Thousands of scientists and artificial-intelligence experts have endorsed the prohibition. In July 2018, they issued a pledge not to assist with the development or use of fully autonomous weapons. Four thousand Google employees recently signed a letter demanding their company cancel its Project Maven contract with the Pentagon, which was geared toward “improving” drone strikes through artificial intelligence. Twelve hundred academics announced their support for the tech workers. More than 160 faith leaders and more than 20 Nobel Peace Prize laureates back the ban. Several international and national public-opinion polls have found that a majority of people who responded opposed developing and using fully autonomous weapons.
But a tiny handful of states are opposed to legally binding or political responses to the threats posed by autonomous weapons.
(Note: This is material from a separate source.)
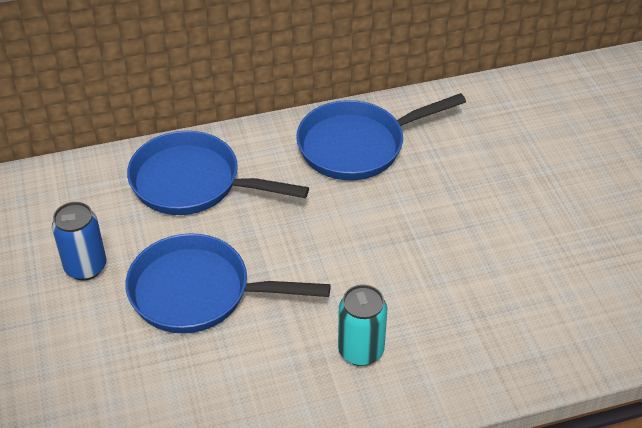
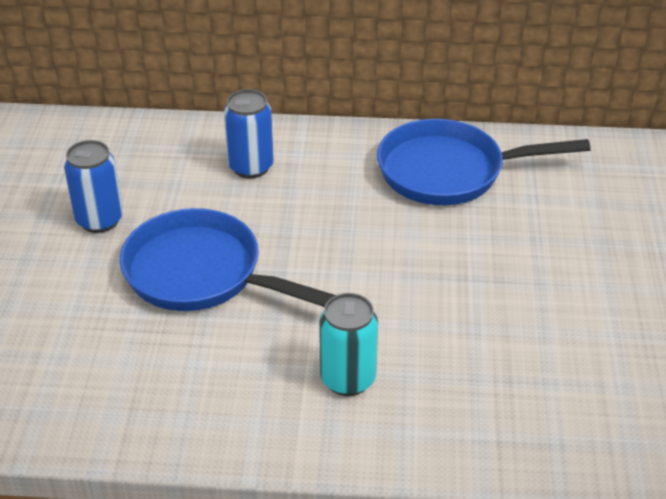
camera: 20 degrees right, 5 degrees down
blue pan [127,131,309,215] -> blue can [224,89,274,179]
The United States has argued that governments and civil society must not “stigmatize new technologies” or set new international standards, but instead work to ensure the “responsible use of weapons.” Together with Australia, Israel, Russia, and South Korea, the United States spent the latest CCW meeting in August 2018 arguing that any concrete action is “premature,” and demanded that the CCW spend next year exploring potential “benefits” of autonomous weapon systems. Unfortunately, the CCW operates on the basis of consensus, which is interpreted to require unanimity. This means that these five countries were able to block any moves to stop the development of these weapons.
This manipulation of consensus-based forums is rife in the UN system. It has led to deadlock on many disarmament and arms-control issues over the past 20 years. Right now, the recommendation in the CCW is to simply extend discussions for another 10 days in 2019. This hardly meets the urgency of the problem or the pace of technological development.
Governments need to decide soon what they want to do. Will the majority allow a handful of countries to careen us into a dystopian nightmare? Or will the majority of governments work together to develop new laws now, even without the support of the handful of states that want to build killer robots?
At the end of the day, the ask is simple: Weapons must be under human control. We already experience far too much violence among human beings. How can we risk further automating this violence? Fighting to retain human control over violence is not just about preventing mechanized death and destruction; it’s also about calling ourselves to account for the violence we already perpetuate. Maybe this can be a wake-up call for us all—one that we would do well to heed now, before it’s too late.